A Research Of Social Influence Through Obedience

Social influence can be explicated as “an attempt to understand and explain how the thoughts, feelings, and behaviours of individuals are influenced by the actual, imagined, or implied presence of others” or further, as 'the actions, reactions, and thoughts of an individual that are influenced by other people or groups'. It takes three major forms: conformity, compliance and obedience. The focal point of this essay will be social influence through obedience, delving into Stanley Milgram's study and then looking at the ethical issues as well as situational factors that Milgram explored in order to determine why an individual will obey.

Obedience is a form of social influence in which an otherwise considerate individual receives order(s) from an authoritative figure and obeys them (although it may comprise destructive activities), as opposed to conformity in which requests are involved rather than orders, and compliance which involves altering your behaviour at the demand of another individual. Obedience requires hierarchy, in terms of power or authority, where another individual submits to the authoritative figure and follows what is said (the person giving the order will more than likely be of higher status than the person receiving it).

Stanley Milgram (1933-1984) was fascinated by the work of Solomon Asch (1907-1996), who studied, and conducted, conformity experiments (the Asch Paradigm). Asch (1951) wanted to examine how far social pressure, by a group, could push an individual to conform to their norms, and Milgram wanted to expand on this study - Asch's findings showed that individuals could be influenced and manipulated easily to conform to the pressure of groups. However, Milgram wanted to explore further and find out how far people were prepared to go. He was strongly intrigued by the Adolf Eichmann case, in which Eichmann had been put forward for trialing, due to having planned and carried out mass deportation of Jews during the Second World War (WWII).

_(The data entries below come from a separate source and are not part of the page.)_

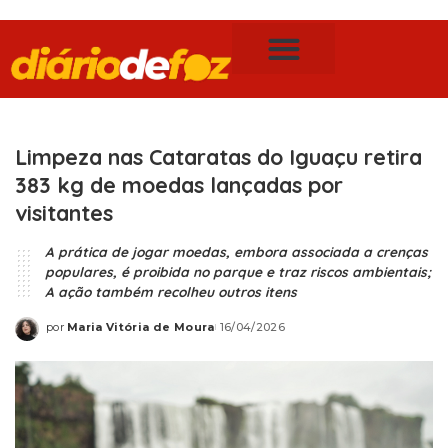
Publicidade Legal
Notícias de Foz do Iguaçu
Limpeza nas Cataratas do Iguaçu retira
383 kg de moedas lançadas por
visitantes
A prática de jogar moedas, embora associada a crenças
populares, é proibida no parque e traz riscos ambientais;
A ação também recolheu outros itens
por
Maria Vitória de Moura
16/04/2026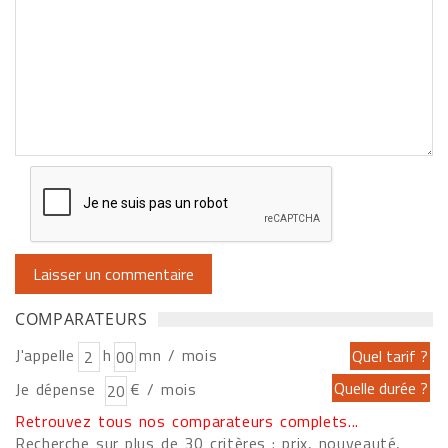
COMPARATEURS
J'appelle
h
mn / mois
Je dépense
€ / mois
Retrouvez tous nos comparateurs complets...
Recherche sur plus de 30 critères : prix, nouveauté,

This trial ignited Milgram's interest in 'obedience' as throughout the duration of the trial, Eichmann claimed that he had only been following orders, and therefore did not feel culpable of his actions, as he had simply been obeying his superiors' orders and was not the one who made the ultimate decision to eradicate those being kept hostage.

Milgram then put into effect the question 'are Germans different?' He wanted to know why Germans were enthusiastic to kill Jews at the time of the Holocaust and if it was just that Germans were generally evil. The aim of Milgram's experiment was to find out whether people would go as far as to harm others around them, to follow authoritative orders, and how powerful the pressure to obey is.

In order to test his hypothesis ('Germans are different'), Milgram set up an experiment in which there were two participants, and each was assigned a different role: the teacher (this role was always given to the participant) or the learner (this role was always assigned to Milgram's assistant). Both the teacher and learner were put into different rooms. The experimenter would begin by asking the teacher to give the learner an electric shock every time he answered a question incorrectly. Unknowingly, the teacher was presenting the learner with innocuous electric shocks, but the voltage did increase for every wrong answer given, from 15-450 volts. The experimenter's role was to provide the participant with orders if they refused to give the learner their supposedly 'deserved' electric shock in the case of a wrong answer. The experimenter did this by utilising a series of prods (orders). Four prods were used, and if the first was not acknowledged, the experimenter would move onto the next. The first prod was 'please continue', with the second being 'the experiment requires that you continue'. The third and fourth prods were 'it is absolutely essential that you continue,' and 'you have no other choice, you must go on' respectively. What distinguished the final prompt was the fact that it was the only prompt that could be recognised as one of an unqualified order. Results from this study demonstrated that all participants were willing to reach 300 volts and 65% were more than happy to go the full length of 450 volts.

Milgram produced several variations of his study by carrying out 18 different versions, with one being a change in location. These variations saw the situation (independent variable) being altered to see how and whether obedience (dependent variable) would be affected. The variation of Milgram's study that used a change in location, had the aim of seeing whether the level of obedience would diminish if carried out in a less estimable environment. The findings of this research demonstrated that obedience dropped by 47.5%, concluding that obedience was affected by the environment presented. The reason for this may have been because the participate felt that as they were in a less serious setting, they were unconstrained.